··· Material for the task ···

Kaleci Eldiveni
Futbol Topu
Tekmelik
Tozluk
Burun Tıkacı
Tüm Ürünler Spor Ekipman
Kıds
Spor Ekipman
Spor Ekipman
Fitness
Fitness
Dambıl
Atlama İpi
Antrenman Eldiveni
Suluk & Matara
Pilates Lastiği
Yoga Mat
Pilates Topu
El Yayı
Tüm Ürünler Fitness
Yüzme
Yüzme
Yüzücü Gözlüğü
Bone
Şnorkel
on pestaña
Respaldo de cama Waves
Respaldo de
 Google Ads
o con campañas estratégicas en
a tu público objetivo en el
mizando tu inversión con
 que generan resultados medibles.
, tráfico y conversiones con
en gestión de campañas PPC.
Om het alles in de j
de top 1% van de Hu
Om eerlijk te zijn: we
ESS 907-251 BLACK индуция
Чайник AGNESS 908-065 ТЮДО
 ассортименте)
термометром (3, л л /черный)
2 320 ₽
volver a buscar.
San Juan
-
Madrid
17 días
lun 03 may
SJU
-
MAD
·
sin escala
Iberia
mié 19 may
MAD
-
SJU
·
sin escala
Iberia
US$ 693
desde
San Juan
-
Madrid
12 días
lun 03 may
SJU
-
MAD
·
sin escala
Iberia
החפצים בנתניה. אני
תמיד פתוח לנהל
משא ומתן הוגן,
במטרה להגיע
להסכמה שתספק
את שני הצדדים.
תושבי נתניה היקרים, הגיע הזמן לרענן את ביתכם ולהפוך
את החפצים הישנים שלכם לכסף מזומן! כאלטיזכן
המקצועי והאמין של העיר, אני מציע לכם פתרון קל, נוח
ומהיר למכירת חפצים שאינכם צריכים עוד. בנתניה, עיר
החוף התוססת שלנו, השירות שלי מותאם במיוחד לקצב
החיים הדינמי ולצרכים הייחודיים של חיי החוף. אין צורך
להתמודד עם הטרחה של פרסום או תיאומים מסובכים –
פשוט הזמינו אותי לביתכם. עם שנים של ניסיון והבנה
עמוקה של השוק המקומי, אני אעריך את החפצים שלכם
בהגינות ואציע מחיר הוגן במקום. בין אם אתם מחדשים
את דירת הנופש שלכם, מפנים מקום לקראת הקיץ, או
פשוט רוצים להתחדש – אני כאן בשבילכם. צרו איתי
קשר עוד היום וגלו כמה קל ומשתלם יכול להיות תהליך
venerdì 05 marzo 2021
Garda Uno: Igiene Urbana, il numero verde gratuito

···

Rewrite the listing above with "sin escala" changed to "vuelo directo" wherever it occurs, leaving everything else as it is.

» **Answer section**
Kaleci Eldiveni
Futbol Topu
Tekmelik
Tozluk
Burun Tıkacı
Tüm Ürünler Spor Ekipman
Kıds
Spor Ekipman
Spor Ekipman
Fitness
Fitness
Dambıl
Atlama İpi
Antrenman Eldiveni
Suluk & Matara
Pilates Lastiği
Yoga Mat
Pilates Topu
El Yayı
Tüm Ürünler Fitness
Yüzme
Yüzme
Yüzücü Gözlüğü
Bone
Şnorkel
on pestaña
Respaldo de cama Waves
Respaldo de
 Google Ads
o con campañas estratégicas en
a tu público objetivo en el
mizando tu inversión con
 que generan resultados medibles.
, tráfico y conversiones con
en gestión de campañas PPC.
Om het alles in de j
de top 1% van de Hu
Om eerlijk te zijn: we
ESS 907-251 BLACK индуция
Чайник AGNESS 908-065 ТЮДО
 ассортименте)
термометром (3, л л /черный)
2 320 ₽
volver a buscar.
San Juan
-
Madrid
17 días
lun 03 may
SJU
-
MAD
·
vuelo directo
Iberia
mié 19 may
MAD
-
SJU
·
vuelo directo
Iberia
US$ 693
desde
San Juan
-
Madrid
12 días
lun 03 may
SJU
-
MAD
·
vuelo directo
Iberia
החפצים בנתניה. אני
תמיד פתוח לנהל
משא ומתן הוגן,
במטרה להגיע
להסכמה שתספק
את שני הצדדים.
תושבי נתניה היקרים, הגיע הזמן לרענן את ביתכם ולהפוך
את החפצים הישנים שלכם לכסף מזומן! כאלטיזכן
המקצועי והאמין של העיר, אני מציע לכם פתרון קל, נוח
ומהיר למכירת חפצים שאינכם צריכים עוד. בנתניה, עיר
החוף התוססת שלנו, השירות שלי מותאם במיוחד לקצב
החיים הדינמי ולצרכים הייחודיים של חיי החוף. אין צורך
להתמודד עם הטרחה של פרסום או תיאומים מסובכים –
פשוט הזמינו אותי לביתכם. עם שנים של ניסיון והבנה
עמוקה של השוק המקומי, אני אעריך את החפצים שלכם
בהגינות ואציע מחיר הוגן במקום. בין אם אתם מחדשים
את דירת הנופש שלכם, מפנים מקום לקראת הקיץ, או
פשוט רוצים להתחדש – אני כאן בשבילכם. צרו איתי
קשר עוד היום וגלו כמה קל ומשתלם יכול להיות תהליך
venerdì 05 marzo 2021
Garda Uno: Igiene Urbana, il numero verde gratuito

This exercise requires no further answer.